Task goal:
Could you give back every entry below exactly, with the pictures dropped?

(Collected data)
※

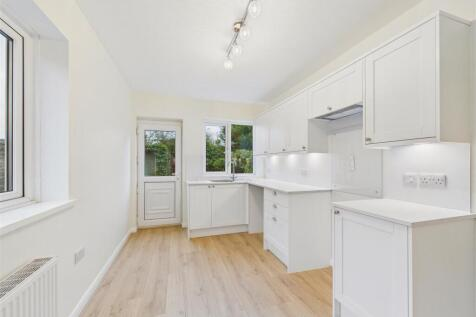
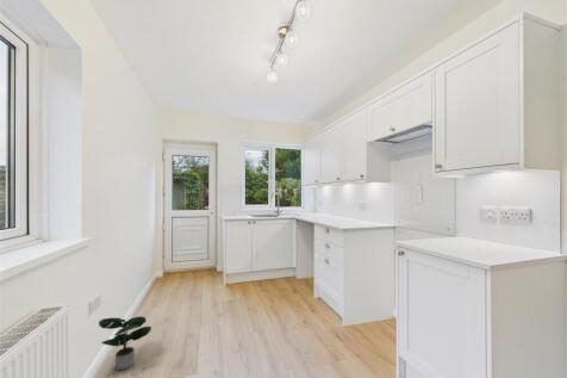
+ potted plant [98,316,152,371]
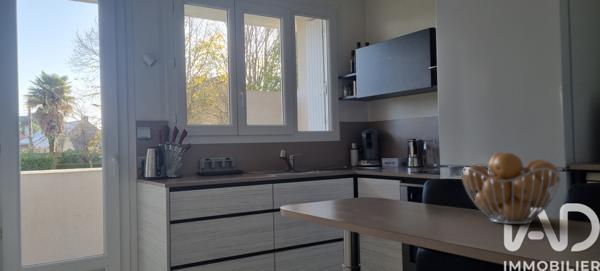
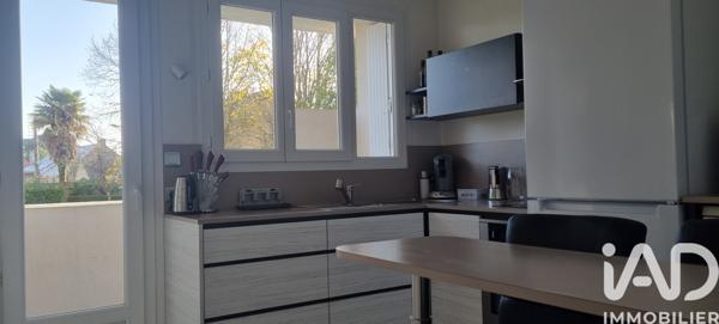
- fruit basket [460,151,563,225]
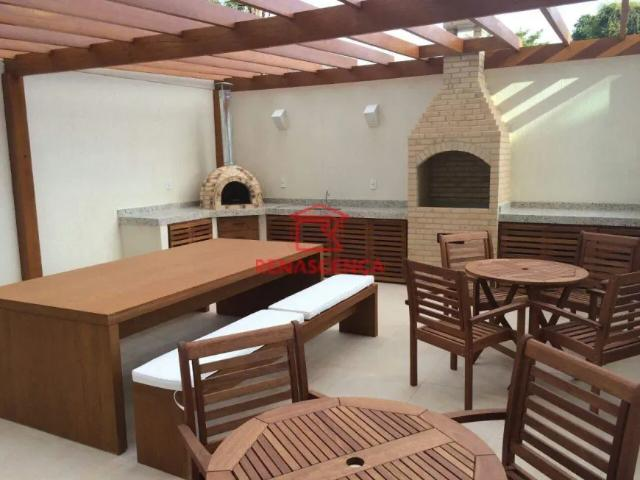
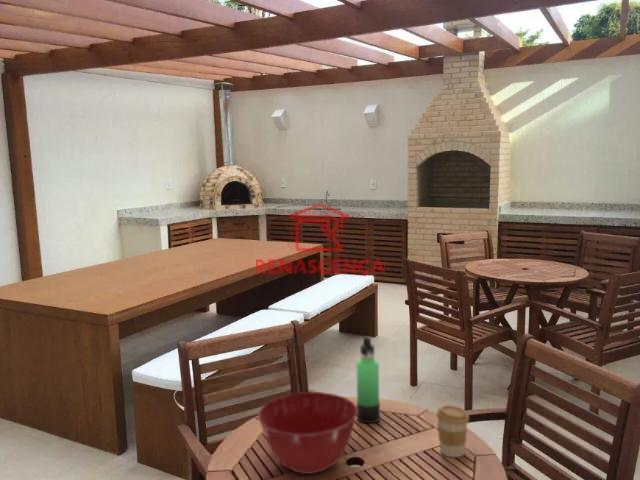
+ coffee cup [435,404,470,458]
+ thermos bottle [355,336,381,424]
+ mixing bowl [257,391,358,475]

※

Answer space:
+ potted plant [98,316,152,371]
- fruit basket [460,151,563,225]
+ coffee cup [435,404,470,458]
+ thermos bottle [355,336,381,424]
+ mixing bowl [257,391,358,475]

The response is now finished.